PROBLEM DESCRIPTION: With the images left out, print every entry that follows exactly.

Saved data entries

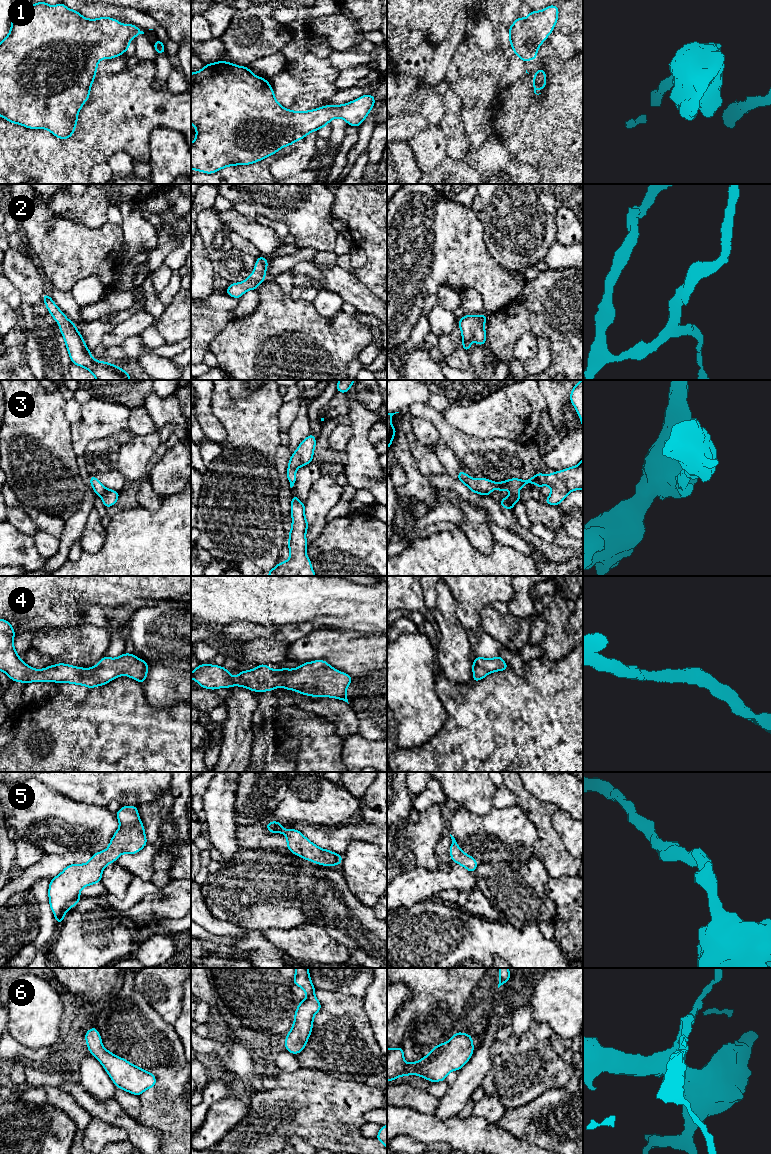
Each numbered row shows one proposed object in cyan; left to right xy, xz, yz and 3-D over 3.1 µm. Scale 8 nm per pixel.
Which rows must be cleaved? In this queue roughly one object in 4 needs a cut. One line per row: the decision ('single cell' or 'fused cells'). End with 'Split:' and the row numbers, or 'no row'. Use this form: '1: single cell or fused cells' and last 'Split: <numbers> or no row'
1: single cell
2: single cell
3: single cell
4: single cell
5: single cell
6: single cell
Split: no row

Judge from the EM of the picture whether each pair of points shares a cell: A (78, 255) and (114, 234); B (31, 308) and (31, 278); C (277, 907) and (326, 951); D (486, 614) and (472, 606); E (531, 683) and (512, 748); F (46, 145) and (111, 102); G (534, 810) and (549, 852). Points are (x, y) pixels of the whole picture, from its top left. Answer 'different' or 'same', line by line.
A: same
B: same
C: different
D: different
E: same
F: same
G: same

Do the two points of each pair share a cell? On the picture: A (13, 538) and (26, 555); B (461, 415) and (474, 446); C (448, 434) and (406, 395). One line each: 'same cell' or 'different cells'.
A: same cell
B: different cells
C: different cells

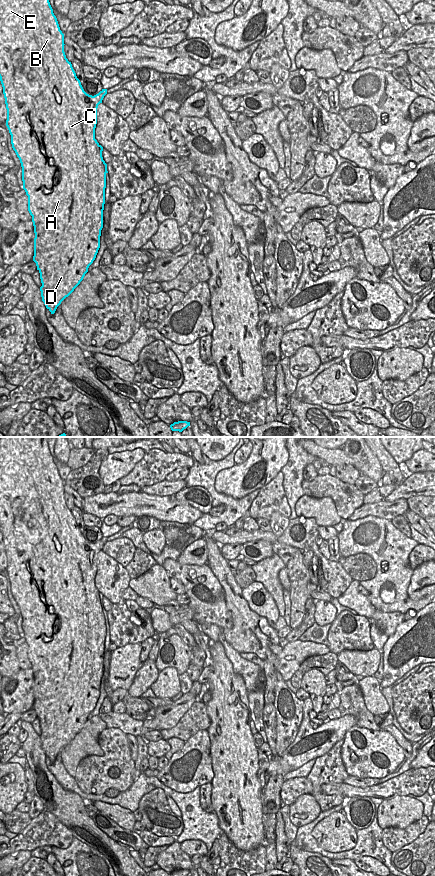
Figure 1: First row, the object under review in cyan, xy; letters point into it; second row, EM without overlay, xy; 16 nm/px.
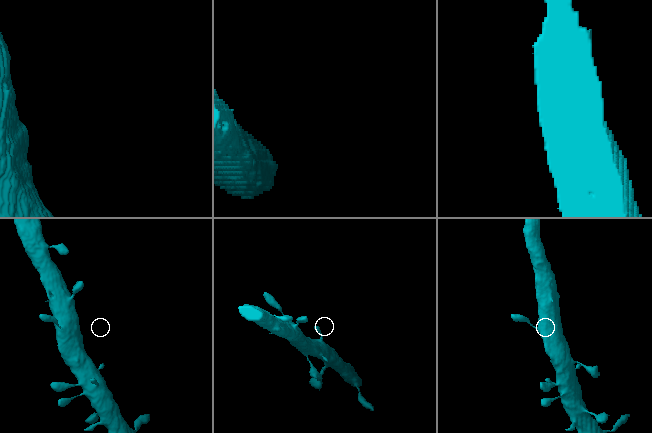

EXERCISE ANSWER:
Each numbered row shows one proposed object in cyan; left to right xy, xz, yz and 3-D over 3.1 µm. Scale 8 nm per pixel.
Which rows must be cleaved? In this queue roughly one object in 4 needs a cut. One line per row: the decision ('single cell' or 'fused cells'). End with 'Split:' and the row numbers, or 'no row'. Use this form: '1: single cell or fused cells' and last 'Split: <numbers> or no row'
1: single cell
2: single cell
3: single cell
4: single cell
5: single cell
6: single cell
Split: no row

Judge from the EM of the picture whether each pair of points shares a cell: A (78, 255) and (114, 234); B (31, 308) and (31, 278); C (277, 907) and (326, 951); D (486, 614) and (472, 606); E (531, 683) and (512, 748); F (46, 145) and (111, 102); G (534, 810) and (549, 852). Points are (x, y) pixels of the whole picture, from its top left. Answer 'different' or 'same', line by line.
A: same
B: same
C: different
D: different
E: same
F: same
G: same

Do the two points of each pair share a cell? On the picture: A (13, 538) and (26, 555); B (461, 415) and (474, 446); C (448, 434) and (406, 395). One line each: 'same cell' or 'different cells'.
A: same cell
B: different cells
C: different cells

Figure 1: First row, the object under review in cyan, xy; letters point into it; second row, EM without overlay, xy; 16 nm/px.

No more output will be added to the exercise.